Удивительные способности, неожиданно раскрывшиеся в опасную минуту, до такой степени обнадеживали, что дверь и желанная свобода, открывавшаяся за ней, начали казаться вполне достижимыми, но, увы, недостаточное знание местных условий сыграло со мной злую шутку. Эйприл стремительно заходила справа, и я, как последний идиот, вместо того чтобы обежать диван, решил сберечь темп и пролезть под ним.
Я часто бывал в этой гостиной прежде и неплохо ее знал, однако, как оказалось, лишь поверхностно. Внутренняя суть вещей осталась скрытой, что меня в конечном счете и погубило. Думая, как я уже сказал, проделать часть пути ползком и выскочить уже у самой двери — маневр, в случае удачи достойный Наполеона, — я бросился на пол и обнаружил, что дно проклятого дивана едва лишь позволяет просунуть туда голову.
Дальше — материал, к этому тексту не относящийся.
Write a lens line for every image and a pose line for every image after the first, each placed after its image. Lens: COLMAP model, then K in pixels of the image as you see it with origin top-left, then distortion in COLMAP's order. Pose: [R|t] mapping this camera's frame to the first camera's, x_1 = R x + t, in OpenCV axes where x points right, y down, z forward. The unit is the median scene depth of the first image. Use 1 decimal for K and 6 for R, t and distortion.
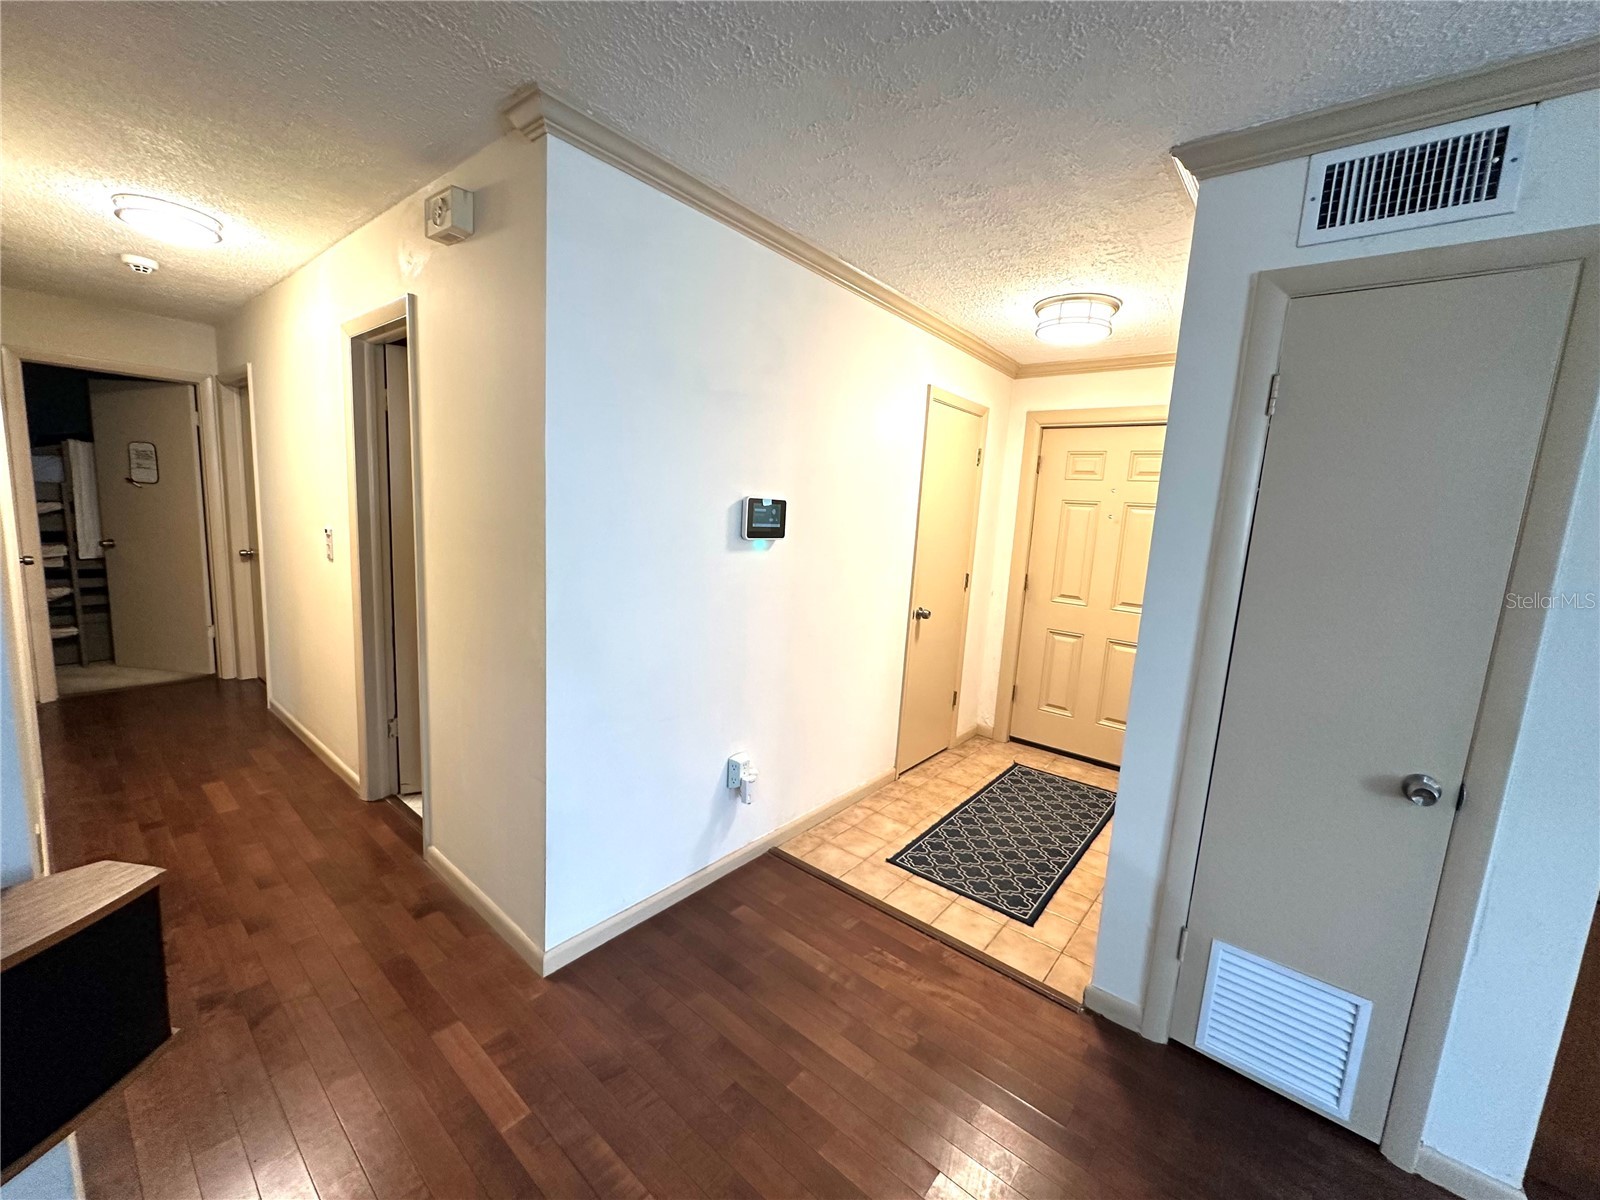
lens RADIAL K [[637.9, 0, 805.3], [0, 637.9, 599.9], [0, 0, 1]] dist [-0.003580, 0.001161]
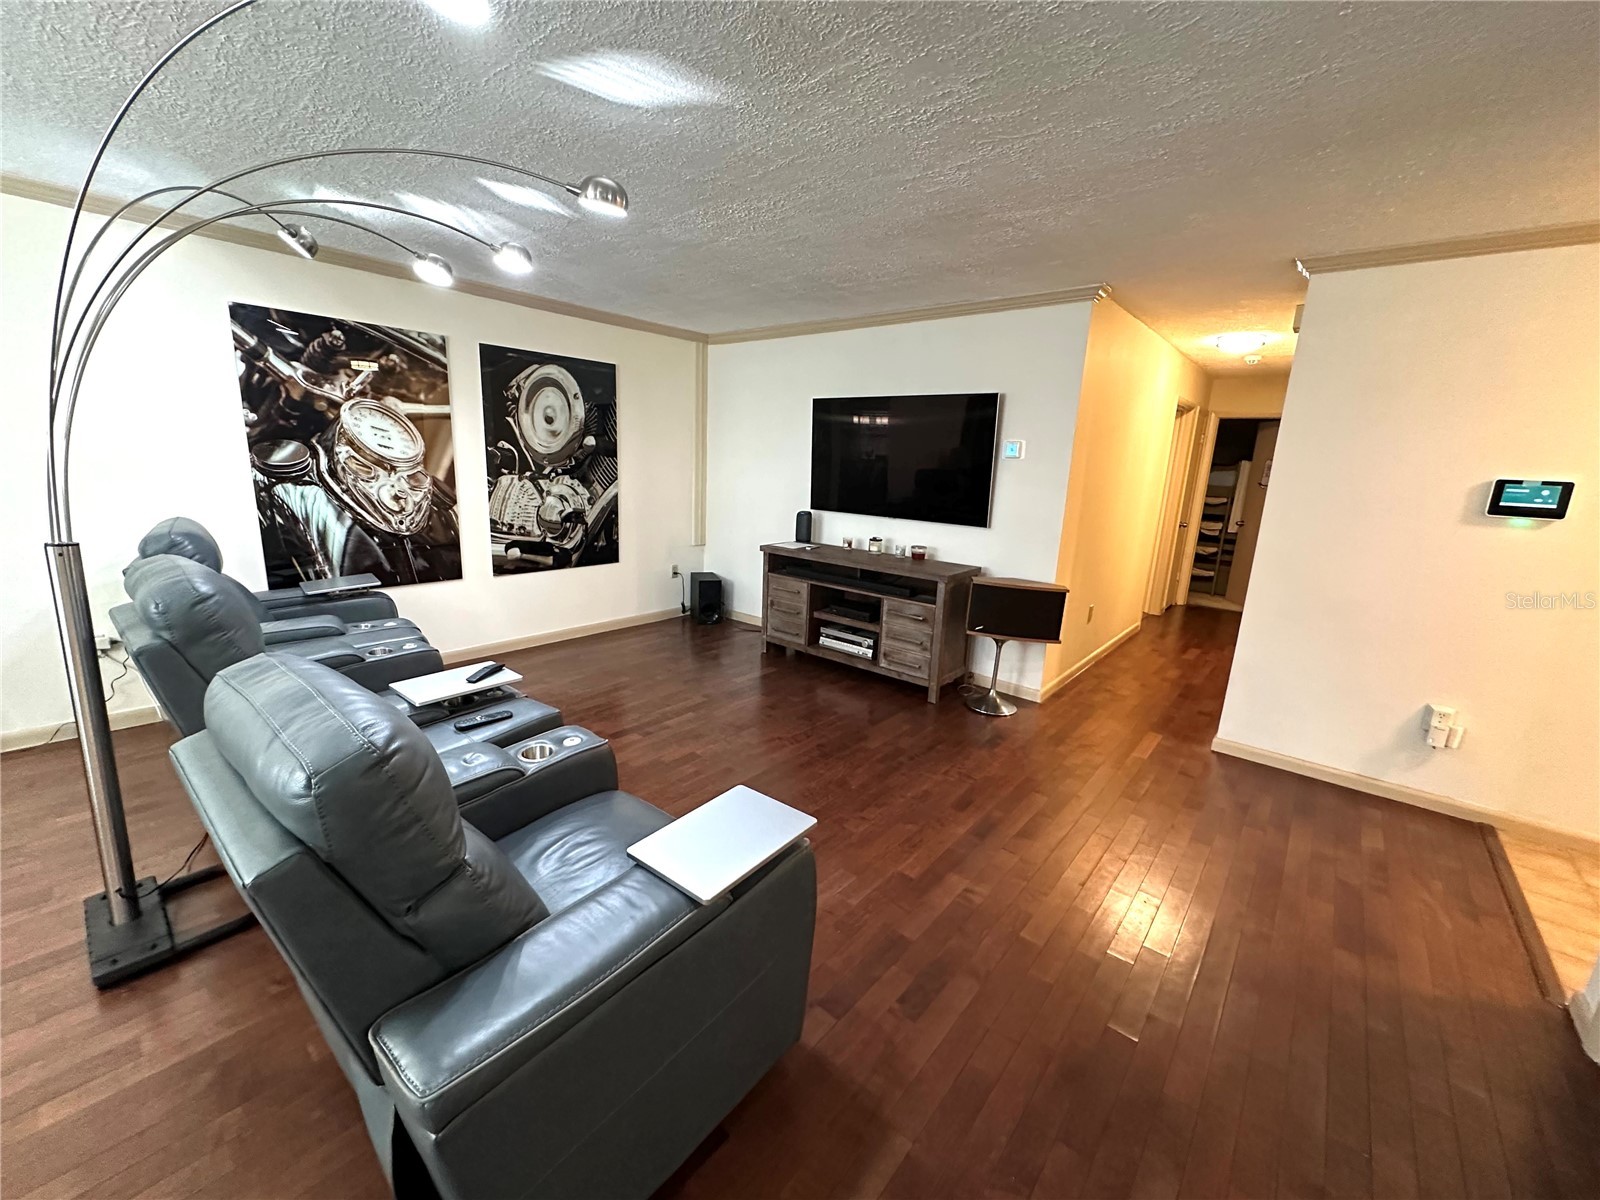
lens RADIAL K [[637.9, 0, 799.7], [0, 637.9, 599.5], [0, 0, 1]] dist [-0.003580, 0.001161]
pose [[-0.007890, 0.160826, -0.986951, 0.908704], [-0.188637, 0.969022, 0.159413, 0.085977], [0.982015, 0.187434, 0.022692, -0.172488]]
Попытавшись тем не менее как-то протиснуться, я немедленно застрял.
Прежде чем мне удалось выбраться и внести коррективы в свою тактику, Эйприл уже вовсю орудовала ножом для бумаги. Его эффективность потрясала до глубины души. Помню, даже несмотря на исключительность момента, я не смог не спросить себя, откуда, черт возьми, у женщины столь хрупкого телосложения и явно не слишком тренированной мог взяться так профессионально поставленный удар. Директор моей первой школы всегда оставался в моих глазах высшим авторитетом по части владения розгой, но он и в подметки не годился этой тоненькой синеглазой девушке. Возможно, тут весь секрет — в правильном подборе ритма.
— Вот тебе! — наконец произнесла она, переводя дух.
Я поспешно укрылся за диваном. Мы с Эйприл молча смотрели друг на друга. Ее щеки раскраснелись, в глазах сверкали искры. Никогда прежде она не казалась мне столь прекрасной. Тем не менее потухшие угли мертвой любви не выказывали никакого желания вновь воспламениться в моем сердце. Я смотрел мрачно, исподлобья, машинально потирая пострадавшую часть тела, и испытывал, прямо скажу, немалое удовольствие от мысли, что ожидает мою мучительницу, когда Реджинальд Джон Питер Свизин, третий граф Хавершот, в конце концов отыщет путь к ее двери.